Action item: Among the lines of the records, find all that carry the word "Mittal" and copy them.

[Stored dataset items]

+++

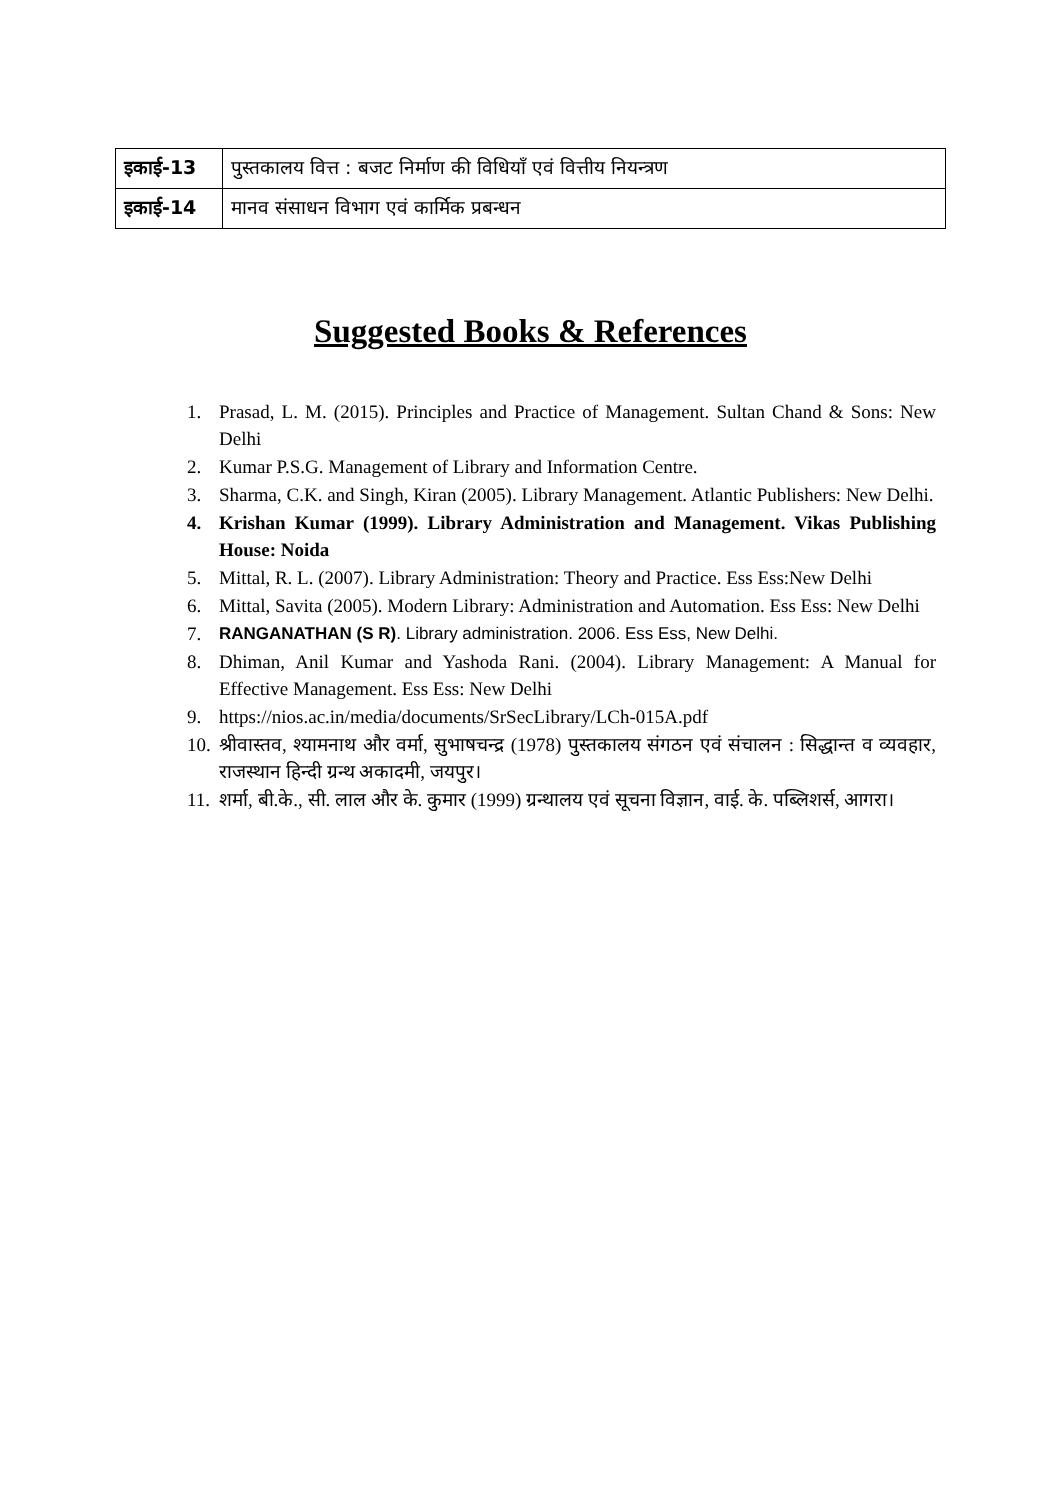| इकाई-13 | पुस्तकालय वित्त : बजट निर्माण की विधियाँ एवं वित्तीय नियन्त्रण |
| इकाई-14 | मानव संसाधन विभाग एवं कार्मिक प्रबन्धन |
Suggested Books & References
1. Prasad, L. M. (2015). Principles and Practice of Management. Sultan Chand & Sons: New Delhi
2. Kumar P.S.G. Management of Library and Information Centre.
3. Sharma, C.K. and Singh, Kiran (2005). Library Management. Atlantic Publishers: New Delhi.
4. Krishan Kumar (1999). Library Administration and Management. Vikas Publishing House: Noida
5. Mittal, R. L. (2007). Library Administration: Theory and Practice. Ess Ess:New Delhi
6. Mittal, Savita (2005). Modern Library: Administration and Automation. Ess Ess: New Delhi
7. RANGANATHAN (S R). Library administration. 2006. Ess Ess, New Delhi.
8. Dhiman, Anil Kumar and Yashoda Rani. (2004). Library Management: A Manual for Effective Management. Ess Ess: New Delhi
9. https://nios.ac.in/media/documents/SrSecLibrary/LCh-015A.pdf
10. श्रीवास्तव, श्यामनाथ और वर्मा, सुभाषचन्द्र (1978) पुस्तकालय संगठन एवं संचालन : सिद्धान्त व व्यवहार, राजस्थान हिन्दी ग्रन्थ अकादमी, जयपुर।
11. शर्मा, बी.के., सी. लाल और के. कुमार (1999) ग्रन्थालय एवं सूचना विज्ञान, वाई. के. पब्लिशर्स, आगरा।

+++

Answer to this task:
5. Mittal, R. L. (2007). Library Administration: Theory and Practice. Ess Ess:New Delhi
6. Mittal, Savita (2005). Modern Library: Administration and Automation. Ess Ess: New Delhi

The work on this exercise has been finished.